Eric Milstein, Tyler Powell, and David WesselThursday, July 15, 2021
https://www.brookings.edu/blog/up-front/2021/07/15/what-does-the-federal-reserve-mean-when-it-talks-about-tapering/

In response to the economic impact of the COVID-19 pandemic, the Federal Reserve cut short-term interest rates to zero on March 15, 2020 and restarted its large-scale asset purchases (more commonly known as quantitative easing, or QE). Since July 2020, the Fed has been buying $80 billion of Treasury securities and $40 billion of agency mortgage-backed securities (MBS) each month. As the economy rebounded in mid-2021, Fed officials began talking about slowing—or tapering—the pace of its bond purchases.


WHY DOES THE FED BUY LONG-TERM DEBT SECURITIES?

Quantitative easing helps the economy by reducing long-term interest rates (making business and mortgage borrowing cheaper) and by signaling the Fed’s intention to keep using monetary policy to support the economy. The Fed turns to QE when short-term interest rates fall nearly to zero and the economy still needs help.


By buying U.S. government debt and mortgage-backed securities, the Fed reduces the supply of these bonds in the broader market. Private investors who desire to hold these securities will then bid up the prices of the remaining supply, lowering their yield. This is called the “portfolio balance” effect. This mechanism is particularly important when the Fed purchases longer-term securities during periods of crisis. Even when short-term rates have fallen to zero, long-term rates often remain above this effective lower bound, providing more space for purchases to stimulate the economy.


Lower Treasury yields are a benchmark for other private sector interest rates, such as corporate bonds and mortgages. With low rates, households are more likely to take out mortgage or car loans, and businesses are more likely to invest in equipment and hiring workers. Lower interest rates are also associated with higher asset prices, increasing the wealth of households and thus driving spending.

(APPLY WHAT YOU READ)
[1] Answer these questions from the passage on Fed bond purchases:
(a) On what date did the Federal Reserve cut short-term interest rates to zero?
(b) Since July 2020, how much in agency mortgage-backed securities has the Fed bought each month?
(c) What is the name for the effect in which reduced bond supply leads private investors to bid up prices and lower yields?
[2] Set down the portion of the passage on Fed bond purchases that begins at the words "In response to" and stops after the words "LONG-TERM DEBT SECURITIES?".

(DATASET)
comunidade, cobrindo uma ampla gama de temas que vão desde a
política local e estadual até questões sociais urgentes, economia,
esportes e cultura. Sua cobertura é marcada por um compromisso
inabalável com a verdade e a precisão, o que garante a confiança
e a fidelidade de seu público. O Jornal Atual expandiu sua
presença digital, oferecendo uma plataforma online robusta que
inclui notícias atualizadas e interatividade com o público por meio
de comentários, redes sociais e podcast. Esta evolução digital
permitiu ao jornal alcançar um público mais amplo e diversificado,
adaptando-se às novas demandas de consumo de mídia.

(RESULTS IN ORDER)
[1]
(a) March 15, 2020
(b) $40 billion
(c) The "portfolio balance" effect

[2]
In response to the economic impact of the COVID-19 pandemic, the Federal Reserve cut short-term interest rates to zero on March 15, 2020 and restarted its large-scale asset purchases (more commonly known as quantitative easing, or QE). Since July 2020, the Fed has been buying $80 billion of Treasury securities and $40 billion of agency mortgage-backed securities (MBS) each month. As the economy rebounded in mid-2021, Fed officials began talking about slowing—or tapering—the pace of its bond purchases.


WHY DOES THE FED BUY LONG-TERM DEBT SECURITIES?